Wellington Coutinho, de 24 anos, foi acusado em cinco processos, sendo que em dois ele já foi absolvido. Em um, o jovem ainda aguarda sentença e nos demais ele foi condenado a quase 20 anos
Imagem mostra um jovem negro com um óculos, aparelho nos dentes e uma corrente de prata no pulso

Foto: Arquivo Pessoal

10 de abril de 2024

O motoboy Wellington Coutinho, de 24 anos, foi absolvido em mais um processo no qual foi acusado de roubo de videogames na cidade de Poá (SP). A decisão é da 15ª Vara Criminal do Tribunal de Justiça de São Paulo (TJSP) e foi publicada no dia 26 de março deste ano.

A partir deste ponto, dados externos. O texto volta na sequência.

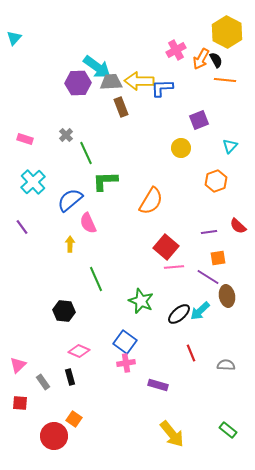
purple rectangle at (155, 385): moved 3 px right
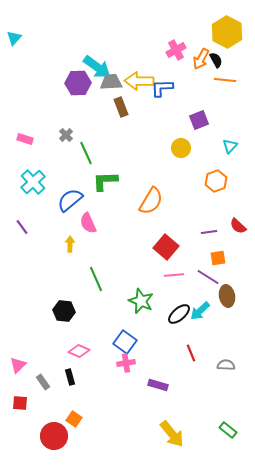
pink line at (174, 267): moved 8 px down
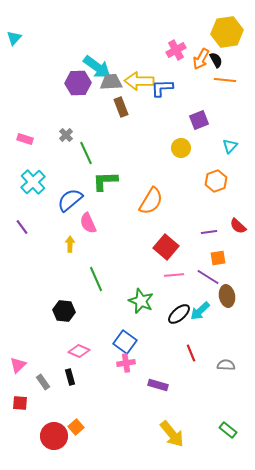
yellow hexagon at (227, 32): rotated 24 degrees clockwise
orange square at (74, 419): moved 2 px right, 8 px down; rotated 14 degrees clockwise
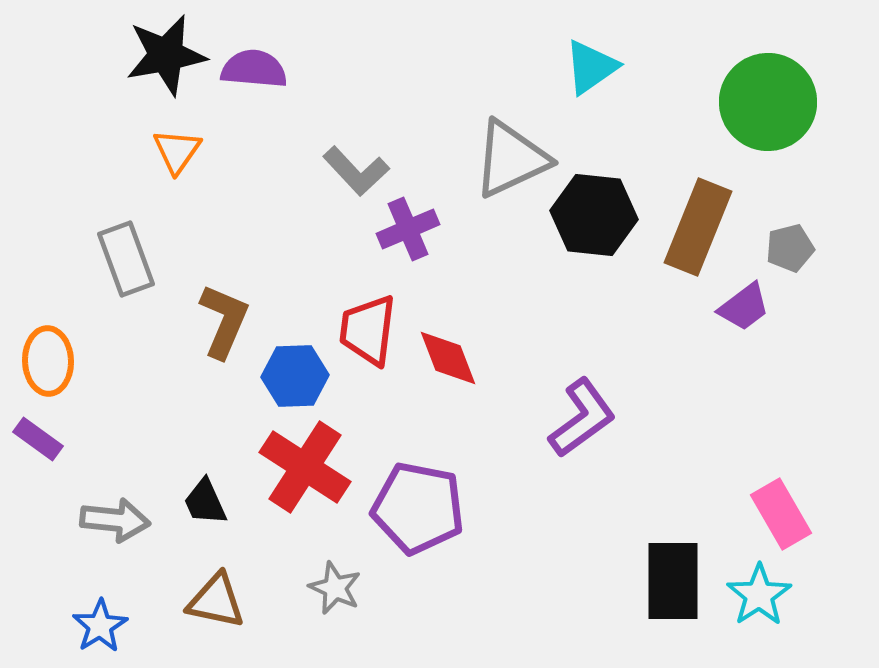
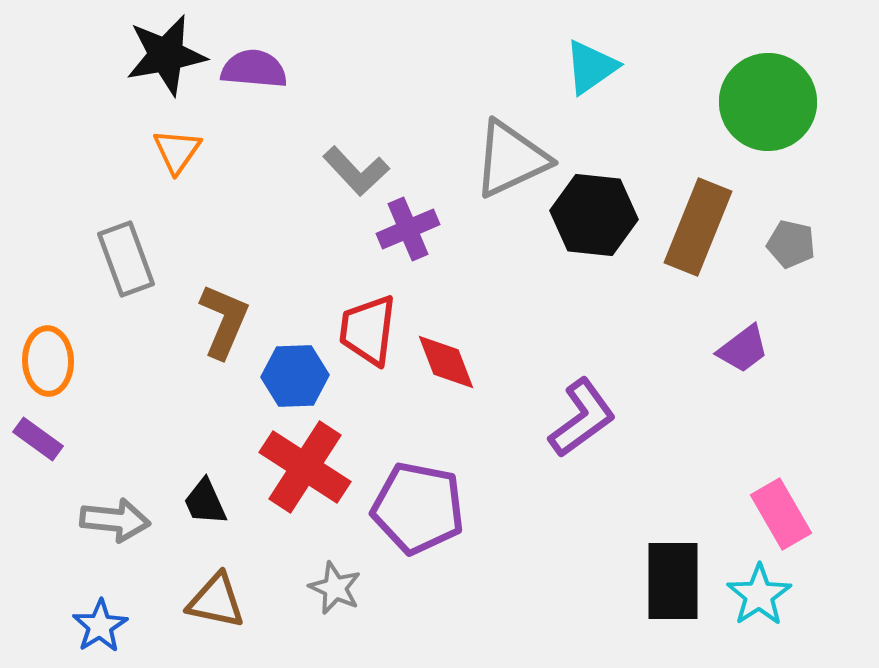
gray pentagon: moved 1 px right, 4 px up; rotated 27 degrees clockwise
purple trapezoid: moved 1 px left, 42 px down
red diamond: moved 2 px left, 4 px down
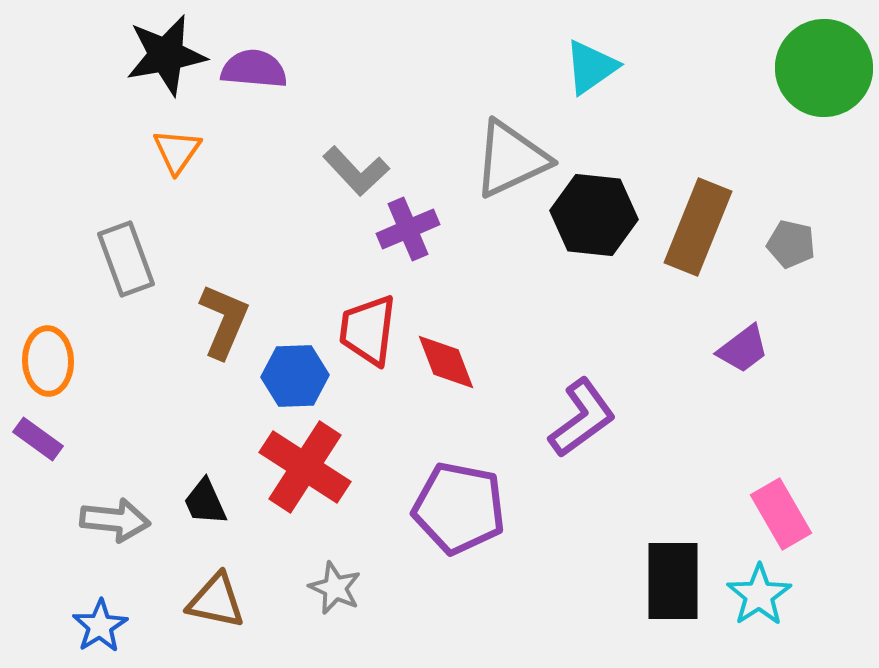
green circle: moved 56 px right, 34 px up
purple pentagon: moved 41 px right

A sentença se refere a um roubo ocorrido no dia 5 de março de 2023, por volta das 16h45, após um homem e sua esposa, identificados como Paulo Sérgio* e Rafaela*, marcarem um encontro com o perfil “Jogador Hary” no Facebook para vender um videogame. Ao chegar no local, em Itaim Paulista, Paulo Sérgio* foi abordado por dois homens, sendo que um deles estava armado, e também teve o celular e dinheiro roubados.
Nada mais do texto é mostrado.